From the fullness of Anthopoulos’ remarks, Braves fans shouldn’t hold out massive hope of a Bryce Harper or a Manny Machado. For Liberty Media to break the bank on a big-ticket free agent, Anthopoulos said, that man would have to be “the one final piece for which you scratch and pay top dollar. That 25th piece is going to carry the other 24.”

There aren’t more than a handful of such players, and even a true No. 1 starter mightn’t qualify. (A starting pitcher works every fifth day.) Anthopoulos maintained in July that he felt any growth in his rotation could come from in-house development – as you may have heard, the Braves have a slew of young pitchers – and he added Kevin Gausman not because he was a No. 1 or 2 but because he was a big arm who had two more years under a team-friendly contract.

The payroll will, Anthopoulos announced, increase next season. By how much, he doesn’t yet know – and when he does, he won’t advertise the number. It’s possible the Braves will see Nick Markakis and Kurt Suzuki exit as free agents. It’s also possible both will return, surely on short-term deals.

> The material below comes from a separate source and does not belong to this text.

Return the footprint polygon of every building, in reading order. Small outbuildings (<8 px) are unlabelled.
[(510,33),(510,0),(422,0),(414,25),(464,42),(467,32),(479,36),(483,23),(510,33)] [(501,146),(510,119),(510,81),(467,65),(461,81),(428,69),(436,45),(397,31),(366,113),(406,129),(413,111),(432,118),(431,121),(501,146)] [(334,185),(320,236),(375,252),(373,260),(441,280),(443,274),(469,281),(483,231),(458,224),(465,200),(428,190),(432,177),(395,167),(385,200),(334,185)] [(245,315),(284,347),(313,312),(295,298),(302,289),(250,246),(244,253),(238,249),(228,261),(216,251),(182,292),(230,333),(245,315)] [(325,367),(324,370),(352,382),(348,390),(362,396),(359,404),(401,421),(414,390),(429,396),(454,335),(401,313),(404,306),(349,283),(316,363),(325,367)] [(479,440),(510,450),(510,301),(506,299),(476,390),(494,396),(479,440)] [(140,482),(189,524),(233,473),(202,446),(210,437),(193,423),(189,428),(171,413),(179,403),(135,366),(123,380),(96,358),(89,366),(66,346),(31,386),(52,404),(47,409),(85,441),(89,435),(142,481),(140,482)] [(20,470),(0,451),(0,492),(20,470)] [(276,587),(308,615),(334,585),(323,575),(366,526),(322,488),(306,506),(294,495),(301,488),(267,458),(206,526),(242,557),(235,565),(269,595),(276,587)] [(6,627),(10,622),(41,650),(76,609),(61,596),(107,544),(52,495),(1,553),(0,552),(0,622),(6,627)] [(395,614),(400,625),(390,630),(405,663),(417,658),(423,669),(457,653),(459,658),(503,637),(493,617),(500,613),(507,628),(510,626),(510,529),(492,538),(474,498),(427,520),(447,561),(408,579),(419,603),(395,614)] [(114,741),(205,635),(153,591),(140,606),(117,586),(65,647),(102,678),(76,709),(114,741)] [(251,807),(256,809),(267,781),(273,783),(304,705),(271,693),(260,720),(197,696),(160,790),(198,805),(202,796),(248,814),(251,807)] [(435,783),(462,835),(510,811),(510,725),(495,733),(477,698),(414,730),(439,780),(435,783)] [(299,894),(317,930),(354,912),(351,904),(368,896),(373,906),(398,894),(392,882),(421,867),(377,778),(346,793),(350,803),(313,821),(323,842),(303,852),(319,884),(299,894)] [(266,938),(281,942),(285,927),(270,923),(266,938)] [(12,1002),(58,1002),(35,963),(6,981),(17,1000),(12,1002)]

Bottom line: This will never be an organization that outspends the Dodgers and Yankees and Red Sox. “We’re now in a position where we have that flexibility,” Anthopoulos said. “We may decide to hold back money until July (meaning the trade deadline). … We’re still going to evaluate every deal. We’re not going to walk into a store because we have money in our pocket and just buy. I wouldn’t force a deal right now that would limit you in the years to come.”

That said, the Braves have changed. As Snitker said, “We’ve got that vibe I remember from years ago. It’s solid.”

The Braves enter this offseason in a far better place than they’ve been … heck, this century. They cannot, however, expect to stay good just because they’ve gotten good ahead of schedule. They’re now the team to beat in the NL East. They need to hit better and pitch better. They also need to walk fewer people. This isn’t to say that Hernandez was the sole cause of all those bases on balls. This is to say that the Braves were concerned enough to try something new. Good for them.